I also noticed that this only happens for textfield all other form control seem to work. I wonder if enderlite is doing anything weird with its view hierarchy. CC mjudge
Looks like this happens because the nsPositionedInlineFrame somehow ends up sharing the same view as nsScrollPortFrame view (Which is illegal). I think its because the relative positioning code is making a mistake when shuffeling its children around into different lists. Digging a little deeper to see what I can find.
Status: NEW → ASSIGNED
Ok I figured this out. The problem is the frames are moved but the views are not. The code was written to move the views but it was never turned on because the author never saw a case where you had view to move. But if you place a scrollframe inside it does have views that must be moved. Turning the move code on fixes the this bug quite nicely.
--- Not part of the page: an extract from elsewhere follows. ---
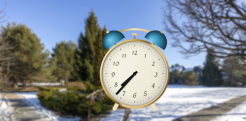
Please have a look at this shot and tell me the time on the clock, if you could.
7:37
Patch is attached below.
Attached patch FixSplinter Review
Whiteboard: [rtm need info] → [rtm need info] NEED R=, SR=
It's buster's code. CCd him for review.
r=buster. I suggest waterson for the sr. Please fix up the comment, and refer to the bug number. And remember to send a note to reviewers@mozilla.org. Good job fixing this.
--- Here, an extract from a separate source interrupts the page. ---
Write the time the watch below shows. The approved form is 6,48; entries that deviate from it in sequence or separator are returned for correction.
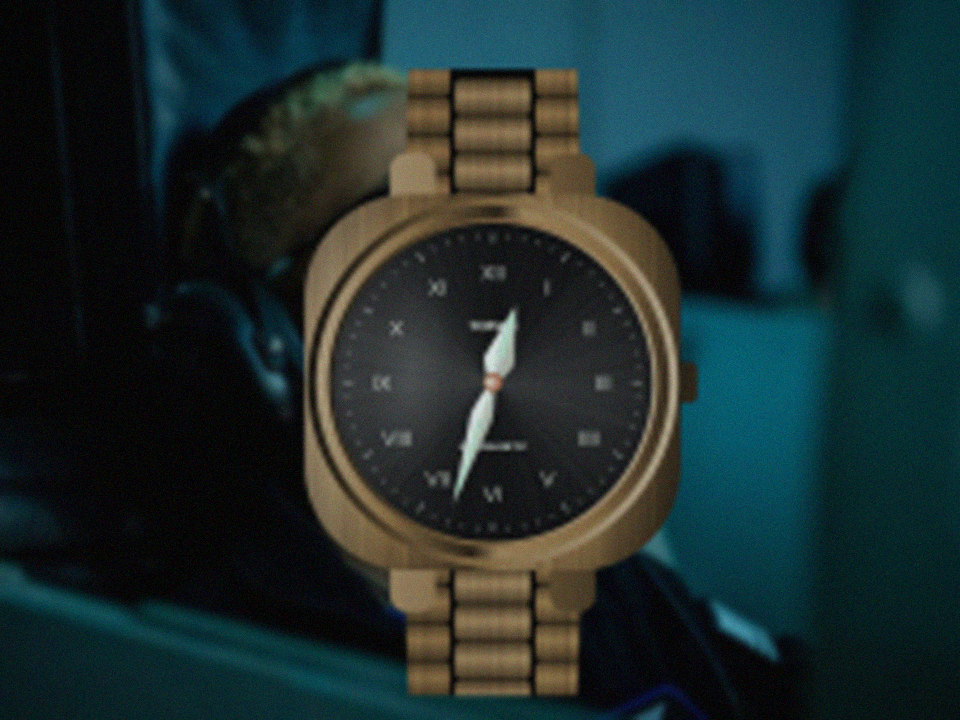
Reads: 12,33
Whiteboard: [rtm need info] NEED R=, SR= → [rtm need info] NEED SR=
Ok this has been tested on win, linux, and mac. Looks like this code only gets executed when something is fixed:relative. So is pretty safe because position:relative is not incredibly common. But this should be fixed asap because it CRASHES the browser. Just waiting for watersons SR
Tested on my W2K-JA machine. No longer crashes after applying the patch.
Yeah, don't forget to fix up the comment! sr=waterson
Whiteboard: [rtm need info] NEED SR= → [rtm need info]
We have a r= and a sr=. This should get bumped up to rtm+ immediately. PDT: We REALLY need to get this fix in. NS6 crashing on common css such as position:relative will make it seem that Netscape 6 can STILL not handle css properly.
Whiteboard: [rtm need info] → [rtm need info] r=buster, sr=waterson
Checked into trunk.
Whiteboard: [rtm need info] r=buster, sr=waterson → [rtm+]
This was just moved to rtm+ by someone who didn't leave a comment. :P Re-adding r=buster, sr=waterson. I would keep them in the status whiteboard until we get rtm++ (or until we close this bug) so we can differentiate bugs that are in rtm need info because they haven't gotten review yet, or if the pdt has moved it back to need info because they have a question. Besides, if the patch has regressions, then we can go back to the reviewers for help. :P :-)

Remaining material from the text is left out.